Nella scelta di Tetra Pak, poi, assumono rilevanza
anche i servizi sociali: «Avere a disposizione servizi
efficienti e a costi competitivi – aggiunge Gianmaurizio Cazzarolli, direttore Risorse umane di Tetra Pak
Packaging Solutions – ha sicuramente influenzato
la scelta di localizzare attività di Ricerca & Sviluppo e produzione a Modena. Altrettanto importante
è il tessuto sociale che permette di essere attrattivi come luogo in cui vivere con la propria famiglia.

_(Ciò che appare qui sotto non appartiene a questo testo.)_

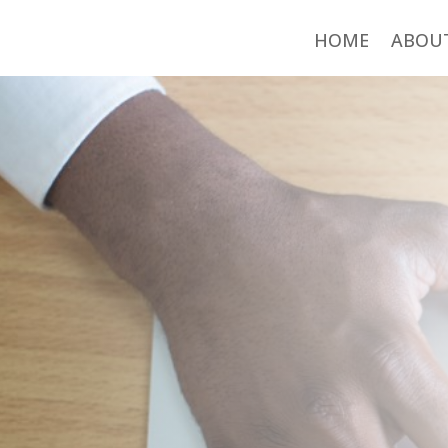
HOME
ABOU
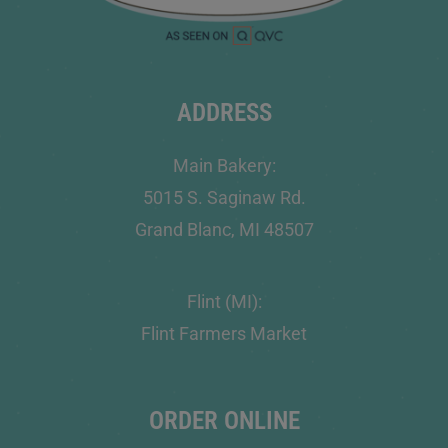
ADDRESS
Main Bakery:
5015 S. Saginaw Rd.
Grand Blanc, MI 48507
Flint (MI):
Flint Farmers Market
ORDER ONLINE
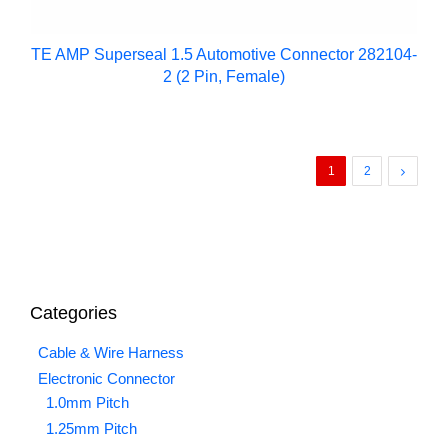
TE AMP Superseal 1.5 Automotive Connector 282104-
2 (2 Pin, Female)
1
2
Categories
Cable & Wire Harness
Electronic Connector
1.0mm Pitch
1.25mm Pitch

Attualmente in Tetra Pak a Modena lavorano
più di 100 persone straniere in rappresentanza di
30 nazionalità. Questa situazione è possibile perché Modena è conosciuta nel mondo per la sua imprenditorialità, il tessuto sociale e i servizi». E ciò
spiega l’impegno della multinazionale sul territorio:
«Le istituzioni e le associazioni riconoscono il nostro
ruolo nel creare occupazione non rispetto al numero
dei nostri dipendenti, ma soprattutto per l’indotto
che ruota attorno alle nostre attività. In un’ottica di
Responsabilità sociale di impresa, siamo impegnati a essere parte attiva del territorio con iniziative
rivolte non solo ai nostri dipendenti ma anche alla
comunità. Un esempio è l’asilo nido creato in collaborazione con il Comune e aperto anche alle liste
comunali».
Insomma, quasi una simbiosi tra Modena e Tetra
Pak. «Siamo in un territorio dove è possibile fare
Tetra Pak
innovazione grazie alle competenze, all’inventiva e
alla imprenditorialità tipiche della cultura mediterranea. Queste qualità, combinate con quelle tipiche
della cultura scandinava, hanno portato a una crescita e a un miglioramento continuo». Parole che
lasciano intendere l’importanza dell’integrazione e
della capacità di richiamare all’ombra della Ghirlandina persone e capitali.